Stored items —
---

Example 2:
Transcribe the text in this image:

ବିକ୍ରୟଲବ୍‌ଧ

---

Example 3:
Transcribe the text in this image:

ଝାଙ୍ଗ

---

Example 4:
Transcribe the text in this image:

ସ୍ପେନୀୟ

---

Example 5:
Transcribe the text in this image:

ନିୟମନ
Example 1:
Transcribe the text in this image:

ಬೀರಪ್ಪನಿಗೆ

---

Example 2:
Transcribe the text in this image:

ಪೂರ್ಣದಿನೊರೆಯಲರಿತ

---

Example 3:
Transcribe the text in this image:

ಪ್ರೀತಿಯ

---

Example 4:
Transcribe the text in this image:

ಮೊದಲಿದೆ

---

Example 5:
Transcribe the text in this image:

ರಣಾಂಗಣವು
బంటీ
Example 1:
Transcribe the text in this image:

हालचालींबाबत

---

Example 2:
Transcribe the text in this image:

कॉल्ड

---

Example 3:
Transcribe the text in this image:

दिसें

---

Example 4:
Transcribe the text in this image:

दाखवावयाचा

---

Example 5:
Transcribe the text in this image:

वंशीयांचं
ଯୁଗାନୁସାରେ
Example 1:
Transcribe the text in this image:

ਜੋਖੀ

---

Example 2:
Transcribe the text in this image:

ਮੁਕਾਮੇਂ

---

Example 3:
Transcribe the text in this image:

Written problem — Can you print every one of these rows again, character for character, changing nothing?

Full solution —
---

Example 2:
Transcribe the text in this image:

ବିକ୍ରୟଲବ୍‌ଧ

---

Example 3:
Transcribe the text in this image:

ଝାଙ୍ଗ

---

Example 4:
Transcribe the text in this image:

ସ୍ପେନୀୟ

---

Example 5:
Transcribe the text in this image:

ନିୟମନ
Example 1:
Transcribe the text in this image:

ಬೀರಪ್ಪನಿಗೆ

---

Example 2:
Transcribe the text in this image:

ಪೂರ್ಣದಿನೊರೆಯಲರಿತ

---

Example 3:
Transcribe the text in this image:

ಪ್ರೀತಿಯ

---

Example 4:
Transcribe the text in this image:

ಮೊದಲಿದೆ

---

Example 5:
Transcribe the text in this image:

ರಣಾಂಗಣವು
బంటీ
Example 1:
Transcribe the text in this image:

हालचालींबाबत

---

Example 2:
Transcribe the text in this image:

कॉल्ड

---

Example 3:
Transcribe the text in this image:

दिसें

---

Example 4:
Transcribe the text in this image:

दाखवावयाचा

---

Example 5:
Transcribe the text in this image:

वंशीयांचं
ଯୁଗାନୁସାରେ
Example 1:
Transcribe the text in this image:

ਜੋਖੀ

---

Example 2:
Transcribe the text in this image:

ਮੁਕਾਮੇਂ

---

Example 3:
Transcribe the text in this image:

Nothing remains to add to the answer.